Japanese Mayo (Kewpie Style Mayonnaise)

5 from 5 reviews

Japanese mayo is the perfect condiment to add flavor to sandwiches, pasta salads, and simple vegetable dishes


Units Scale

Made from scratch:

  • 2 organic free range egg yolk
  • 1 teaspoon dijon mustard
  • 1/4 teaspoon dashi powder
  • 2 tablespoons rice vinegar or apple cider vinegar
  • 3/4 teaspoon kosher salt
  • 1 teaspoon granulated sugar
  • 1 cup grapeseed oil

Ingredients for Quick Japanese Mayo Using Regular Mayonnaise

  • 1 cup regular mayonnaise such as Hellman’s, or vegan mayonnaise
  • 1/8 teaspoon dashi powder, or skip this if you are making vegan Japan mayo
  • 1/2 teaspoon dijon mustard
  • 1 1/2 tablespoon rice vinegar or apple cider vinegar
  • 1/2 teaspoon sugar


Made from scratch:

  • Put the egg yolk, mustard, dashi powder, vinegar, salt, and sugar in a food processor, and blend until smooth. Alternatively, you can use a hand blender or whisk. 
  • With the food processor running, slowly add the oil and continue blending until the mixture is thick like mayonnaise.
  • Add an additional teaspoon of sugar if you prefer the mayo to be sweeter. Blend again.
  • Transfer to a glass jar and refrigerate for up to 2 weeks.

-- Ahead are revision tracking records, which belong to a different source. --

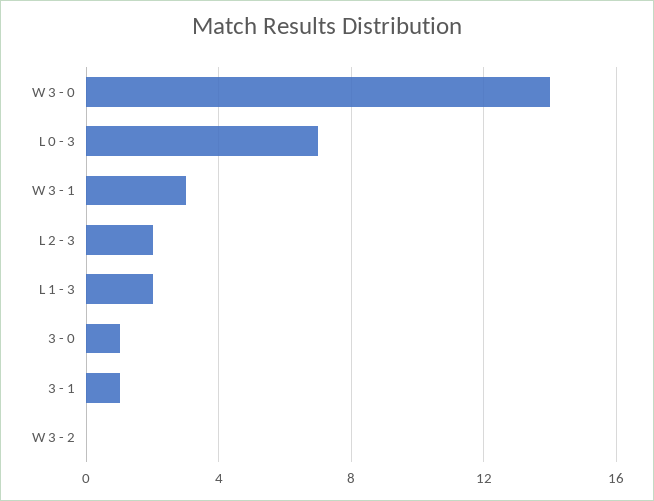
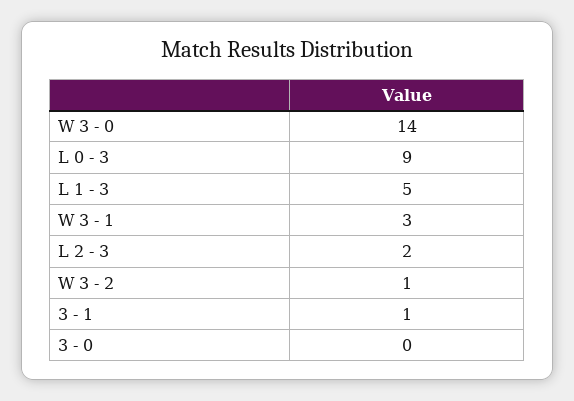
  {
    "W 3 - 0": 14,
-   "L 0 - 3": 7,
+   "L 0 - 3": 9,
    "W 3 - 1": 3,
    "L 2 - 3": 2,
-   "L 1 - 3": 2,
+   "L 1 - 3": 5,
-   "3 - 0": 1,
+   "3 - 0": 0,
    "3 - 1": 1,
-   "W 3 - 2": 0
+   "W 3 - 2": 1
  }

Directions for Quick Japanese Mayo Using Regular Mayonnaise

  1. Put all the ingredients in a bowl and mix well, until the dashi and sugar have dissolved. If the texture of the mayo is a little too thin, whisk it for a minute or so using a food processor, hand mixer, or hand whisk.
  2. Transfer the Japanese mayo to a glass jar or any other storage container, and refrigerate it.


Japanese mayo will keep in the fridge, stored in an airtight jar or container for up to 2 weeks.